Ao que parece, Deus sabe muito bem que minha mãe e eu sempre cuidamos dos animais abandonados que aparecem à nossa casa, e os manda diretamente para lá. Considerando o fato de que somos espíritas, o panorama fica ainda mais fechado, porque acreditamos mesmo que Deus os manda, então cuidamos por amor e também por um certo sentimento de obrigação. Volta e meia surge um gato ou um cachorro faminto, de alimento ou de afeto. Saciados, geralmente seguem seu rumo. Alguns mais insistentes, porém, acabam sendo incorporados à família.

O CASO ATUAL
Há dois dias, estávamos eu e ela tomando café da manhã, quando ouvimos nosso cachorro uivar de uma forma como nunca havia feito. Tomada de estranhamento fui ao portão ver o motivo da manifestação incomum e então me deparo com ele, o cão misterioso, erguido sobre as duas patas traseiras, tentando enxergar alguma fatia de realidade da casa por uma fresta, no meio do portão. Desde então, é este o seu endereço. Pois sim: a calçada da nossa casa.

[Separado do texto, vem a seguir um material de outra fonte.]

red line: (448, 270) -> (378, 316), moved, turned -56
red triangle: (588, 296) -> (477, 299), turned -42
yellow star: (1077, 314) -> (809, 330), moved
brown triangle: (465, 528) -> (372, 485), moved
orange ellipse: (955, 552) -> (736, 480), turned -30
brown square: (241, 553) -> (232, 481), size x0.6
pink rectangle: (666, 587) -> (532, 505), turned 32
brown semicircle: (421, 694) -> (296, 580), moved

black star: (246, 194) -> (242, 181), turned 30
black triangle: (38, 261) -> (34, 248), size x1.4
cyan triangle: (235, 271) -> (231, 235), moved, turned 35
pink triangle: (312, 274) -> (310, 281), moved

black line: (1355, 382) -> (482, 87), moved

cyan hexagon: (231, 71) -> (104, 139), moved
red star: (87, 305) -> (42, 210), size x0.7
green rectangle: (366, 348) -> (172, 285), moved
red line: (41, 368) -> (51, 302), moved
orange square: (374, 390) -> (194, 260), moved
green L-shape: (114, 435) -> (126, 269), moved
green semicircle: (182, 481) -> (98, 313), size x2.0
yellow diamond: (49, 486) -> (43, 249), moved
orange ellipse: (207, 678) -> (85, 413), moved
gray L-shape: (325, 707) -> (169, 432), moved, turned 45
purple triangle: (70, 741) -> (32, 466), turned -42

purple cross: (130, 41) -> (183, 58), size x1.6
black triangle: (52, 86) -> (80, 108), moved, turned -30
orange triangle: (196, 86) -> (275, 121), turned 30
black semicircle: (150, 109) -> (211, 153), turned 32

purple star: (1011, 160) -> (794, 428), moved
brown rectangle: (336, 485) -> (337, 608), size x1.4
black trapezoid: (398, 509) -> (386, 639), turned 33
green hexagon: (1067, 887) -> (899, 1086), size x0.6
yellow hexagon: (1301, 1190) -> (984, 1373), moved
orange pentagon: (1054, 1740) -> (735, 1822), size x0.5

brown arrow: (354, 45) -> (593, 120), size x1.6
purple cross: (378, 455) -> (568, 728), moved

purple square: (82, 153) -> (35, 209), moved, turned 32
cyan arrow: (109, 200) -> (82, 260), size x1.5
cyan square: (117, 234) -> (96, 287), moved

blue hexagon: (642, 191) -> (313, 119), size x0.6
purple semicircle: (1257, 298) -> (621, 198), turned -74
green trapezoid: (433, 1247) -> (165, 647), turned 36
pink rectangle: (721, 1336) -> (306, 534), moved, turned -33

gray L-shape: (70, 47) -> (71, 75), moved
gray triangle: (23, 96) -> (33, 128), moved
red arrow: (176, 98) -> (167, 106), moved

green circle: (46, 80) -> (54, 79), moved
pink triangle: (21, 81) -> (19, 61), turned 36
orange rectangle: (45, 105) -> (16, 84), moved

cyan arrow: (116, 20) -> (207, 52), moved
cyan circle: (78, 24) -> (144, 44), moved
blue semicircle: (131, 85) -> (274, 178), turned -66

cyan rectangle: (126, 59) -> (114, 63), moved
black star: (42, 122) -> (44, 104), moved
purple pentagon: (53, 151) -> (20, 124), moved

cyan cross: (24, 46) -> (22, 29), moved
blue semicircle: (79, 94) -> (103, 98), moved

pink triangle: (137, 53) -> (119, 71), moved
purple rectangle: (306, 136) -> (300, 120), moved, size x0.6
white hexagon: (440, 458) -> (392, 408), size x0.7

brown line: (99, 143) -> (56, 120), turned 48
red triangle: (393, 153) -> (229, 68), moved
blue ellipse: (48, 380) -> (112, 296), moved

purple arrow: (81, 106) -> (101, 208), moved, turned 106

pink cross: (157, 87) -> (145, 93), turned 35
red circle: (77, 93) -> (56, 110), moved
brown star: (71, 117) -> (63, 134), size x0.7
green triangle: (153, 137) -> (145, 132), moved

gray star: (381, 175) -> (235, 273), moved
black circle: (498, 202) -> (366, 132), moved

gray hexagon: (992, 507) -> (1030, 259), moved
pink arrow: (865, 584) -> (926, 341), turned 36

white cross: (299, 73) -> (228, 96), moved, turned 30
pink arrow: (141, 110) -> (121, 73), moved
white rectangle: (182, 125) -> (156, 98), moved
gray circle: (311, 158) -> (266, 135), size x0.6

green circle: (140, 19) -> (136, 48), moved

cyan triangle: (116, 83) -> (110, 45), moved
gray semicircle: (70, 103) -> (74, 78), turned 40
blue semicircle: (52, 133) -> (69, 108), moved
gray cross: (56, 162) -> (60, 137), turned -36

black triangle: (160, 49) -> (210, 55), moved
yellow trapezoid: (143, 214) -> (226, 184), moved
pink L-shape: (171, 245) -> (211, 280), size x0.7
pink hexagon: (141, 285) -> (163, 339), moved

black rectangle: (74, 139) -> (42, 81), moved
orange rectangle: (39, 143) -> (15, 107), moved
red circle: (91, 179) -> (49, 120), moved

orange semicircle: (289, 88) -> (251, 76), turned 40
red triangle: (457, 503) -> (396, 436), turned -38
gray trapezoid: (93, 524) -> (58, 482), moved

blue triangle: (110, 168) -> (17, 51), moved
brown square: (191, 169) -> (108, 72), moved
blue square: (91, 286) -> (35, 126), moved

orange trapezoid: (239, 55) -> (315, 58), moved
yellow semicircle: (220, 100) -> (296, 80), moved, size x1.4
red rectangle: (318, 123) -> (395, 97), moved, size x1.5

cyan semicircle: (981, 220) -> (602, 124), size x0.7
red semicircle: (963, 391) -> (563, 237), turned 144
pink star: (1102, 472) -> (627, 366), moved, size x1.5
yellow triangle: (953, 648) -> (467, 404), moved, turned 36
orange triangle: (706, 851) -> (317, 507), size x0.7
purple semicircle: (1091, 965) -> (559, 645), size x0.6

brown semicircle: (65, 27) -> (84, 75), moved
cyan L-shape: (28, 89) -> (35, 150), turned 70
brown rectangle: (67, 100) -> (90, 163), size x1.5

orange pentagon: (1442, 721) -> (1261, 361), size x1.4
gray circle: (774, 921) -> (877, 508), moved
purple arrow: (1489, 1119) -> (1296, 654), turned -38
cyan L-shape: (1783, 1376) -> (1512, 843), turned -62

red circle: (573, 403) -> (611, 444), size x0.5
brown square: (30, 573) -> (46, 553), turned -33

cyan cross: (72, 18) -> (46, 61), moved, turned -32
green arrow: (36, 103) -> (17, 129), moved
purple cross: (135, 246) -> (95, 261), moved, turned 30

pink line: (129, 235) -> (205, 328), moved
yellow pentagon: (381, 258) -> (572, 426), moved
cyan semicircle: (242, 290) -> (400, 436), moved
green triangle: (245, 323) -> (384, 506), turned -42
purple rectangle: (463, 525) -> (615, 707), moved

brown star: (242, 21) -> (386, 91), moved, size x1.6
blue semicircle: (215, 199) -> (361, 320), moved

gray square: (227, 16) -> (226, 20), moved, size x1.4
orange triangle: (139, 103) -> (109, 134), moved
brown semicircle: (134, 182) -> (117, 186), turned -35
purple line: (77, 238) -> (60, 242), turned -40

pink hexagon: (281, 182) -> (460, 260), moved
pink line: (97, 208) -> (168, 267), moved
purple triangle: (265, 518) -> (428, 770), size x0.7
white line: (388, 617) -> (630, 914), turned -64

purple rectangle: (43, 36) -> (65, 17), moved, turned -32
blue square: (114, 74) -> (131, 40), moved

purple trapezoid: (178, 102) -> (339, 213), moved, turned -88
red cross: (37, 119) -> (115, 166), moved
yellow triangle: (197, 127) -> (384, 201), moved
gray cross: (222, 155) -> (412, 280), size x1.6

Não é para menos, diriam os não-amantes dos animais. Minha mãe o alimenta (e quem consegue dormir sabendo que há um ser vivo faminto à porta, quando há comida em abundância do lado de dentro?) e ontem, vendo a discrepância entre meus cachorros bem acomodados na varanda, e ele, totalmente ao relento na calçada, não me contive em lhe construir uma “casa” simples de folhas de papelão. Certamente, se você é um dos que não conhece a dominadora sensação de compaixão pelos bichos, deve estar pensando indignado que é preciso somente que nós deixemos de o alimentar para que se ele mude para outras freguesias. Ora pois, e com que cara nos poríamos à frente de Deus?

Apesar da nossa humilde contribuição franciscana, qualquer um que conheça um pouco nossa rotina doméstica, é capaz de notar que o cão tem nos deixado aperreadas. Olhando fundo em nossos olhos é possível ver a angústia de quem quer, mas absolutamente não sabe o que fazer. Somos cinco adultos, um bebê, outro para chegar, dois cães, vinte e quatro galinhas e uma criação esporádica de guaiamuns quando a lei permite numa residência que ocupa não mais que um lote. Como agregar mais alguém? Como vê-lo ali, todos os dias, e não agregar?

Não bastassem as complicações de ordem prática, paira ainda sobre nossas cabeças a parte transcendental do problema: ó meu Deus, vós que sois onipresente, de onde – por favor lhe rogo resposta – de onde veio tal cão? Ainda no primeiro dia de sua existência em nosso universo, eu disse a minha mãe em tom jocoso: “Ele deve ser a reencarnação de algum cachorro nosso que morreu.” Talvez não seja surpresa que hoje – depois de ele ter me seguido até o ponto de ônibus, lançando-me um olhar absurdamente sofrido e familiar quando eu finalmente embarquei, deixando-o só – eu passe a considerar a hipótese à sério. E se, por um lado, isso alivia a minha necessidade insana de explicar o fato, por outro, cria um problema de ordem até semântica, eu diria: e se nós não o agregarmos, tendo ele já sido membro de nossa família antes, não seria o mesmo que o abandonar?